Yukarıda irdelenen mevzuat çerçevesinde kişilik haklarına tecavüz olması halinde manevi tazminata hükmedilebileceği anlaşılmaktadır.

Somut uyuşmazlıkta, dosya arasındaki Uşak 1. Sulh Hukuk Mahkemesinin 2007/2239 E sayılı dava dosyasının yargılaması sırasında davalıların güneş enerji sistemini kaldırdıkları anlaşılmaktadır. Mahkemece dinlenen davacı tanıkları davacının dairesinin zarar görmesi nedeniyle başka yerde kalmak zorunda kaldığını bildirmiş iseler de su sızıntısı nedeniyle doğan maddi zarar veya bu nedenle kısa süre başka yerde kalınması hususları kişilik haklarına saldırı niteliğinde olmayıp, tanıklar davacının aşağılandığı yönünde görgüye dayalı beyanda bulunmamışlardır. Bu haliyle davacının kişilik haklarına saldırıda bulunulduğu somut delillerle kanıtlanamadığından, davacı yararına manevi tazminat koşullarının oluştuğu kabul edilemez.

Hukuk Genel Kurulunda yapılan görüşmeler sırasında bir kısım üyeler tarafından, davacının evine davalıların güneş enerji sisteminden su sızması ve sonrasında davacının geçici de olsa başka bir eve taşınmak zorunda kalması nedeniyle davacının kişilik haklarının zedelendiği gerekçesiyle direnme kararının onanması gerektiği görüşü dile getirilmiş ise de bu görüş yukarıda açıklanan nedenlerle Kurul çoğunluğu tarafından benimsenmemiştir.

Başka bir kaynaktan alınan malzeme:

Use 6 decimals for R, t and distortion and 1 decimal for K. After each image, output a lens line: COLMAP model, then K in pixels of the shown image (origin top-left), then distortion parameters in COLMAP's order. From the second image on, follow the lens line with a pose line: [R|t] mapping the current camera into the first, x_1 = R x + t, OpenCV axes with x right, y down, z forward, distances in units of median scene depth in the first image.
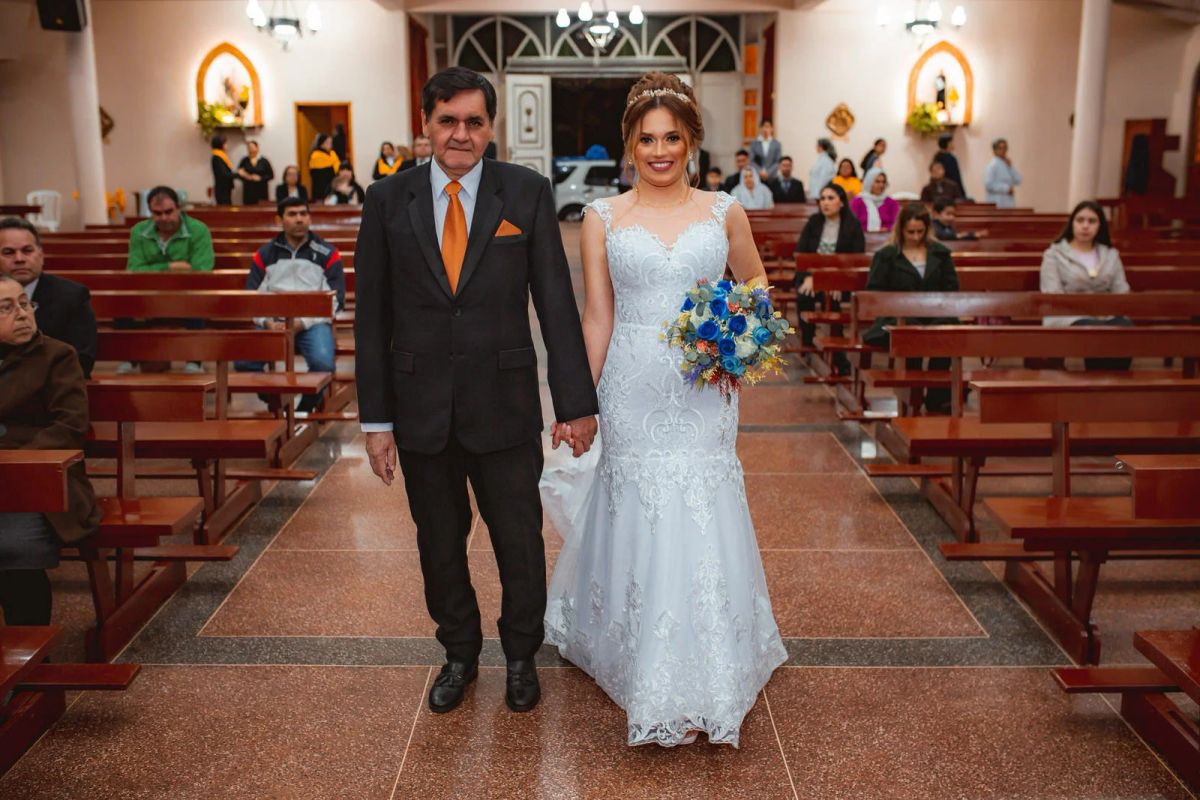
lens RADIAL K [[1152.9, 0, 600.0], [0, 1152.9, 400.0], [0, 0, 1]] dist [-0.060877, 0.093491]
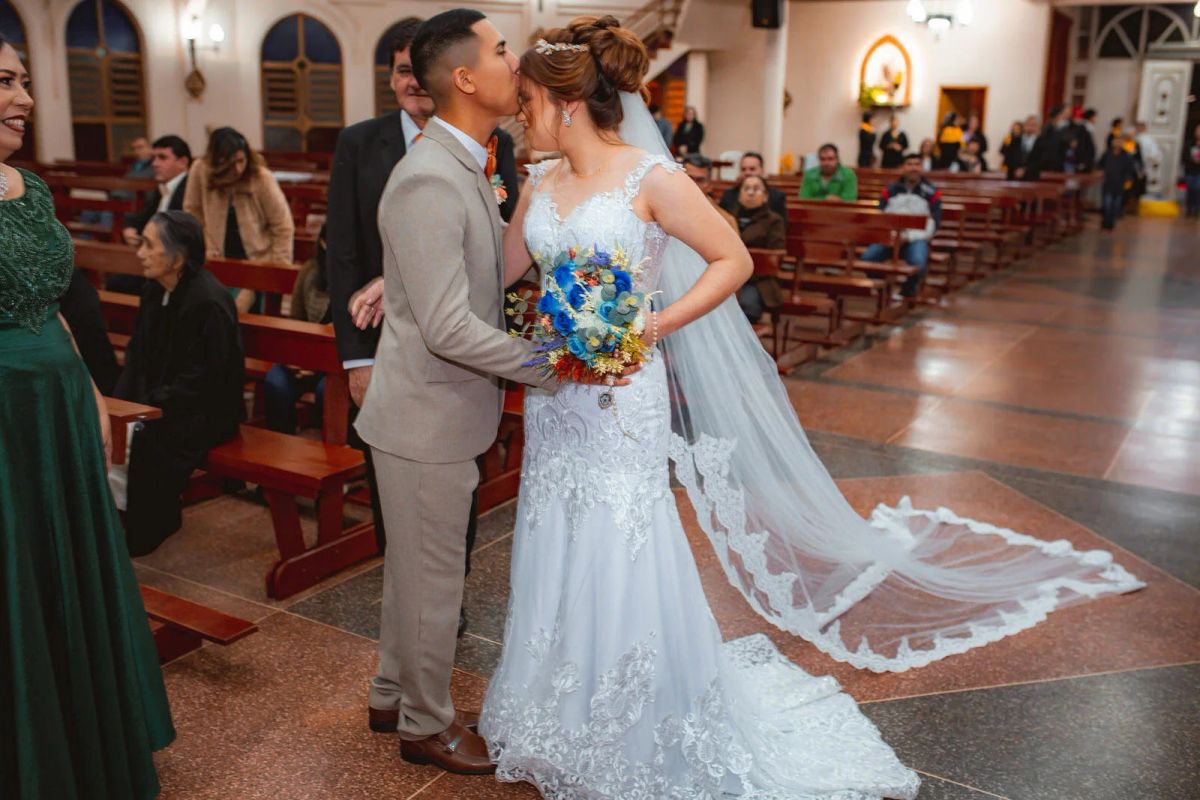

O halde, tarafların karşılıklı iddia ve savunmalarına, dosyadaki tutanak ve kanıtlara, bozma kararında açıklanan gerektirici nedenlere göre, Hukuk Genel Kurulunca da benimsenen Özel Daire bozma kararına uyulmak gerekirken, önceki kararda direnilmesi usul ve yasaya aykırıdır.

Açıklanan nedenlerle direnme kararı bozulmalıdır.

SONUÇ : Davalılar vekilinin temyiz itirazlarının kabulü ile, direnme kararının Özel Daire bozma kararında gösterilen nedenlerden dolayı 6217 sayılı Kanun'un 30. maddesi ile 6100 sayılı Hukuk Muhakemeleri Kanunu’na eklenen “Geçici Madde 3” atfıyla uygulanmakta olan 1086 sayılı Hukuk Usulü Muhakemeleri Kanunu’nun 429. maddesi gereğince BOZULMASINA, istek halinde temyiz peşin harcının yatırana geri verilmesine 11.03.2015 gününde yapılan ikinci görüşmede oyçokluğu  ile karar verildi.